Windows XP, Microsoft Corp.'s beloved seventh major operating system and arguably the company's most successful, was left to perish on Tuesday at its creators' hands. It was 12 years, seven months old.
For now, Windows XP will persist in brain-dead stasis on literally millions of PCs, including those of customers who have either ignored, or were never aware of, Microsoft's decision to pull the plug. Although the software may physically remain on PCs worldwide, Microsoft has stopped supporting it, leaving Windows XP vulnerable to any unpatched security holes that may arise going forward.
Windows XP's funeral, a private ceremony held deep within Microsoft, was quiet. In lieu of flowers, Microsoft urged customers to donate to Windows 8, one of Windows XP's grandchildren.
Windows XP gave way to three more generations of Microsoft software—Windows Vista, Windows 7, and Windows 8—and Microsoft has urged customers to adopt its more modern operating systems, which it says offer more security and a more modern look and feel. "Honestly," Microsoft's WindowsXP.com Web site read Monday, "it's time for a change."

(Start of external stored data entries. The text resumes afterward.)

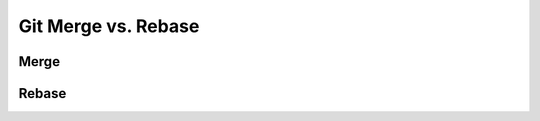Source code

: ********************
Git Merge vs. Rebase
********************

.. _Git Merge:

Merge
=====


.. _Git Rebase:

Rebase
======
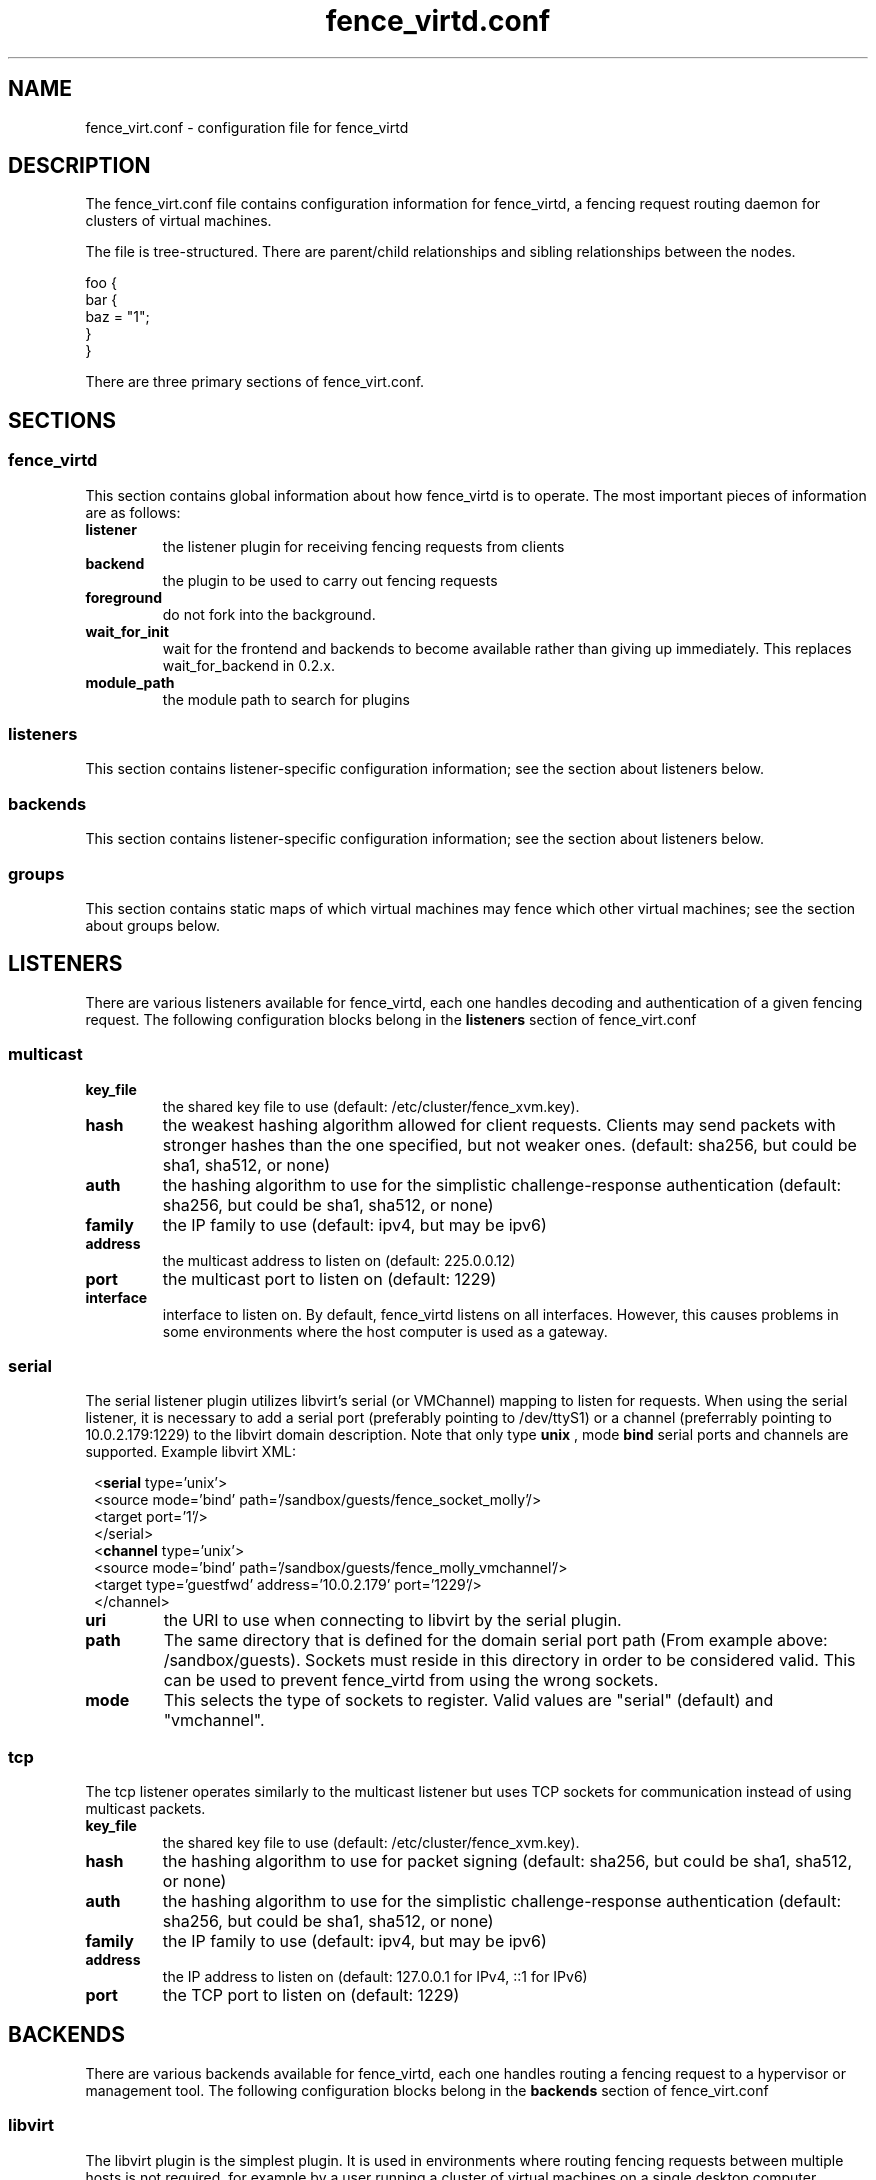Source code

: .TH fence_virtd.conf 5

.SH NAME
fence_virt.conf - configuration file for fence_virtd

.SH DESCRIPTION

The fence_virt.conf file contains configuration information for fence_virtd,
a fencing request routing daemon for clusters of virtual machines.

The file is tree-structured.  There are parent/child relationships and sibling
relationships between the nodes.

  foo {
    bar {
      baz = "1";
    }
  }

There are three primary sections of fence_virt.conf.

.SH SECTIONS
.SS fence_virtd

This section contains global information about how fence_virtd is to operate.
The most important pieces of information are as follows:

.TP
.B listener
.
the listener plugin for receiving fencing requests from clients

.TP
.B backend
.
the plugin to be used to carry out fencing requests

.TP
.B foreground
.
do not fork into the background.

.TP
.B wait_for_init
.
wait for the frontend and backends to become available rather than giving up immediately.
This replaces wait_for_backend in 0.2.x.

.TP
.B module_path
.
the module path to search for plugins

.SS listeners

This section contains listener-specific configuration information; see the
section about listeners below.

.SS backends

This section contains listener-specific configuration information; see the
section about listeners below.

.SS groups

This section contains static maps of which virtual machines
may fence which other virtual machines; see the section
about groups below.


.SH LISTENERS

There are various listeners available for fence_virtd, each one handles
decoding and authentication of a given fencing request.  The following 
configuration blocks belong in the \fBlisteners\fP section of fence_virt.conf

.SS multicast
.TP
.B key_file
.
the shared key file to use (default: /etc/cluster/fence_xvm.key).

.TP
.B hash
.
the weakest hashing algorithm allowed for client requests.  Clients may send packets with stronger hashes than the one specified, but not weaker ones.  (default: sha256, but could
be sha1, sha512, or none)

.TP
.B auth
.
the hashing algorithm to use for the simplistic challenge-response authentication
(default: sha256, but could be sha1, sha512, or none)

.TP
.B family
.
the IP family to use (default: ipv4, but may be ipv6)

.TP
.B address
.
the multicast address to listen on (default: 225.0.0.12)

.TP
.B port
.
the multicast port to listen on (default: 1229)

.TP
.B interface
.
interface to listen on.  By default, fence_virtd listens on all interfaces.
However, this causes problems in some environments where the host computer
is used as a gateway.

.SS serial

The serial listener plugin utilizes libvirt's serial (or VMChannel)
mapping to listen for requests.  When using the serial listener, it is
necessary to add a serial port (preferably pointing to /dev/ttyS1) or
a channel (preferrably pointing to 10.0.2.179:1229) to the
libvirt domain description.  Note that only type
.B unix
, mode 
.B bind
serial ports and channels are supported.  Example libvirt XML:

.in 8
  <\fBserial\fP type='unix'>
    <source mode='bind' path='/sandbox/guests/fence_socket_molly'/>
    <target port='1'/>
  </serial>
  <\fBchannel\fP type='unix'>
    <source mode='bind' path='/sandbox/guests/fence_molly_vmchannel'/>
    <target type='guestfwd' address='10.0.2.179' port='1229'/>
  </channel>
.in 0

.TP
.B uri
.
the URI to use when connecting to libvirt by the serial plugin.

.TP
.B path
.
The same directory that is defined for the domain serial port path (From example above: /sandbox/guests). Sockets must reside in this directory in order to be considered valid. This can be used to prevent fence_virtd from using the wrong sockets.

.TP
.B mode
.
This selects the type of sockets to register.  Valid values are "serial"
(default) and "vmchannel".

.SS tcp
The tcp listener operates similarly to the multicast listener but uses TCP sockets for communication instead of using multicast packets.

.TP
.B key_file
.
the shared key file to use (default: /etc/cluster/fence_xvm.key).

.TP
.B hash
.
the hashing algorithm to use for packet signing (default: sha256, but could
be sha1, sha512, or none)

.TP
.B auth
.
the hashing algorithm to use for the simplistic challenge-response authentication
(default: sha256, but could be sha1, sha512, or none)

.TP
.B family
.
the IP family to use (default: ipv4, but may be ipv6)

.TP
.B address
.
the IP address to listen on (default: 127.0.0.1 for IPv4, ::1 for IPv6)

.TP
.B port
.
the TCP port to listen on (default: 1229)

.SH BACKENDS

There are various backends available for fence_virtd, each one handles
routing a fencing request to a hypervisor or management tool.  The following 
configuration blocks belong in the \fBbackends\fP section of fence_virt.conf

.SS libvirt

The libvirt plugin is the simplest plugin.  It is used in environments where
routing fencing requests between multiple hosts is not required, for example
by a user running a cluster of virtual machines on a single desktop computer.

.TP
.B uri
.
the URI to use when connecting to libvirt.

.SS libvirt-qmf

The libvirt-qmf plugin acts as a QMFv2 Console to the libvirt-qmf daemon in
order to route fencing requests over AMQP to the appropriate computer.

.TP
.B host
.
host or IP address of qpid broker.  Defaults to 127.0.0.1.

.TP
.B port
.
IP port of qpid broker.  Defaults to 5672.

.TP
.B username
.
Username for GSSAPI, if configured.

.TP
.B service
.
Qpid service to connect to.

.TP
.B gssapi
.
If set to 1, have fence_virtd use GSSAPI for authentication when communicating
with the Qpid broker.  Default is 0 (off).

.SS cpg

The cpg plugin uses corosync CPG and libvirt to track virtual
machines and route fencing requests to the appropriate computer.

.TP
.B uri
.
the URI to use when connecting to libvirt by the cpg plugin.

.TP
.B name_mode
.
The cpg plugin, in order to retain compatibility with fence_xvm,
stores virtual machines in a certain way.  The
default was to use 'name' when using fence_xvm and fence_xvmd, and so this
is still the default.  However, it is strongly recommended to use 'uuid'
instead of 'name' in all cluster environments involving more than one
physical host in order to avoid the potential for name collisions.

.SH GROUPS

Fence_virtd supports static maps which allow grouping of VMs.  The
groups are arbitrary and are checked at fence time.  Any member of
a group may fence any other member.  Hosts may be assigned to multiple
groups if desired.

.SS group

This defines a group.

.TP
.B uuid
.
defines UUID as a member of a group.

.TP
.B ip
.
defines an IP which is allowed to send fencing requests
for members of this group (e.g. for multicast).  It is
highly recommended that this be used in conjunction with
a key file.



.SH EXAMPLE

 fence_virtd {
  listener = "multicast";
  backend = "cpg";
 }

 # this is the listeners section

 listeners {
  multicast {
   key_file = "/etc/cluster/fence_xvm.key";
  }
 }

 backends {
  libvirt { 
   uri = "qemu:///system";
  }
 }
 
 groups {
  group {
   ip = "192.168.1.1";
   uuid = "44179d3f-6c63-474f-a212-20c8b4b25b16";
   uuid = "1ce02c4b-dfa1-42cb-b5b1-f0b1091ece60";
  }
 }

.SH SEE ALSO
fence_virtd(8), fence_virt(8), fence_xvm(8), fence(8)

Except, for many, it isn't. In March, for example, 27.7 percent of all desktop PCs tracked by NetApplications ran Windows XP. Put another way, Windows XP's gaping vulnerability was that it was simply too good.
The operating system Microsoft got right
Windows XP launched on August 24, 2001. "Simply put, Windows XP is the best operating system Microsoft has ever built," Bill Gates, the chief software architect at Microsoft, said at the time.
Previously, Microsoft had placed its enterprise operating systems and its consumer OSes onto separate tracks. Windows XP fused Windows 2000 with some of the best bits of Windows 98 and the short-lived Windows ME. It was also the end of Microsoft's line of MS-DOS based operating systems, which Gates proclaimed as the "end of an era" during XP's launch.
"It was certainly one of the strongest in terms of market appeal," said Ross Rubin, who tracked Windows for NPD and Jupiter Communications before striking out on his own as an independent analyst. "What made XP really significant is that it brought together the reliability of the Windows NT kernel with the consumer friendliness and driver support of the consumer Windows line."
For all of the vitriol directed at the Windows 8 Start page, an early build of "Whistler," as Windows XP was known, reportedly included one, too. But the early build of Windows XP released to developers in 2000 eventually gave way to the two-column Start menu that both consumers and developers fell in love with. In fact, it was this new "experience," code-named Luna, that gave Windows eXPerience its formal product name.